Michael Merchant, 31, based in St. Louis and with Students for Life, said it would be easier if the threshold to pass a constitutional amendment was more than a simple majority. Legislation seeking to increase the threshold for amendments to pass through the initiative petition process has cleared the House and Senate, but dysfunction in the Senate has put its chances at risk.  

“As much as I like to be optimistic, I’m not 100% confident that we can get 50% (in opposition),” Merchant said. “The main thing we would have to do is convince people that it’s an extreme thing.”

Merchant said he may be able to sway more people who are on the fence by pointing out to them how few limits on abortion would exist under the amendment.
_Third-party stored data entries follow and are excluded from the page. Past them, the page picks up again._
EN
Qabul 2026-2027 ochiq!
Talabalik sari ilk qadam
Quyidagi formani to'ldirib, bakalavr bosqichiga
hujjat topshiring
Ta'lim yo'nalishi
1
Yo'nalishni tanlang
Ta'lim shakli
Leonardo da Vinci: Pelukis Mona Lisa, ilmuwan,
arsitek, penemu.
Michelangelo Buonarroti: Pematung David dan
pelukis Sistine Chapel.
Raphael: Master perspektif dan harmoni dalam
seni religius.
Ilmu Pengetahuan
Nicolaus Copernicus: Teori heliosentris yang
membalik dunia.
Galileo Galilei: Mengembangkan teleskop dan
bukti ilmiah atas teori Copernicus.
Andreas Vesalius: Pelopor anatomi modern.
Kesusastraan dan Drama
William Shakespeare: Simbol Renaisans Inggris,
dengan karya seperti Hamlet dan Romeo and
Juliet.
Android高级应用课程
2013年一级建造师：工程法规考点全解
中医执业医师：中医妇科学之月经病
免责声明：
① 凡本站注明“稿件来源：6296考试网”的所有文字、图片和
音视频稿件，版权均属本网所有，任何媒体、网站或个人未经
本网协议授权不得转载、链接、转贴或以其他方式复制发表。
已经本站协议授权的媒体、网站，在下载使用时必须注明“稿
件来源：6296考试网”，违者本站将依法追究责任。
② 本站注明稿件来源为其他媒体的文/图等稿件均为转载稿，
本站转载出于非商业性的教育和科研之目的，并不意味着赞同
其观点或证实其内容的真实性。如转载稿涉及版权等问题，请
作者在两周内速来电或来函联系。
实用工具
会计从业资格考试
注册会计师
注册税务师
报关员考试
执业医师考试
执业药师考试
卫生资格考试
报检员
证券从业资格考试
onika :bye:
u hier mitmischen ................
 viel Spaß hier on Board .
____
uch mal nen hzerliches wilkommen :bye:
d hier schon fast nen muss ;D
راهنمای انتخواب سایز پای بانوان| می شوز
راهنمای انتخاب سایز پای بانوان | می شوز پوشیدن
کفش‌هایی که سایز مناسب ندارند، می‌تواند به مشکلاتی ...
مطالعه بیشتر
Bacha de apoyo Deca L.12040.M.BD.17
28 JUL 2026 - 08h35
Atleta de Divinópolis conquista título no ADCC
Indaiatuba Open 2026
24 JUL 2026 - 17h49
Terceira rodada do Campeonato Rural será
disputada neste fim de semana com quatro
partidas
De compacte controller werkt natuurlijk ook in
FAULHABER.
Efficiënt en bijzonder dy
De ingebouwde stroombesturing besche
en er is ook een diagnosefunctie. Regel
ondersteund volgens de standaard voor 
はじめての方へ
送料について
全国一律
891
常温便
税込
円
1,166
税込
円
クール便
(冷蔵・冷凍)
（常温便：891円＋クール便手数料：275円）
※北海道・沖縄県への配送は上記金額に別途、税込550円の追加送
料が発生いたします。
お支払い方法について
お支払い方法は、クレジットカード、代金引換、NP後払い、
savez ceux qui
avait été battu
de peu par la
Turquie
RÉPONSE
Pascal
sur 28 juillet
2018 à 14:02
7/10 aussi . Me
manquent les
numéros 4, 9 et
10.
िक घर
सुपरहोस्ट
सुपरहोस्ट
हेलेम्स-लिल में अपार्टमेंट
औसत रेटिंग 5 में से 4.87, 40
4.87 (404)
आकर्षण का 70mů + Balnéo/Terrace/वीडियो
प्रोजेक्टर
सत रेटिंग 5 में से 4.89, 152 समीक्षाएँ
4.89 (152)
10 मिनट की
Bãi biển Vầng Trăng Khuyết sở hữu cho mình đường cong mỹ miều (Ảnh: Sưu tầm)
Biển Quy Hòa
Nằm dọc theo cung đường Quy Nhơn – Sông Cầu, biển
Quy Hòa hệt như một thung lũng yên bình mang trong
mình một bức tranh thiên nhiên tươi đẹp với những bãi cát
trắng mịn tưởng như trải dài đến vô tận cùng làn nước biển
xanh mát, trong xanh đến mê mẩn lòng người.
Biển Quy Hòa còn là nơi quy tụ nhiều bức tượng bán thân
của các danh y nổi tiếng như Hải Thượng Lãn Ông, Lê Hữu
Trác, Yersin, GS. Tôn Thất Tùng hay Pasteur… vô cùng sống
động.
Advocates of abortion rights have said limits on abortion access often harm those who are most in need of the procedure, including those with medically-complicated pregnancies.

Missouri Secretary of State Jay Ashcroft, who attended Wednesday’s rally, said he believes his party can defeat an abortion ballot measure whether a higher threshold for passing citizen-led ballot measures is ultimately passed or not.

“I’m not a political consultant,” Ashcroft said, holding an anti-abortion sign at Wednesday’s march. “I just want to make sure that people know what this amendment will actually do. That it’s abortion from conception until the very last second that the last toenail leaves the birth canal.”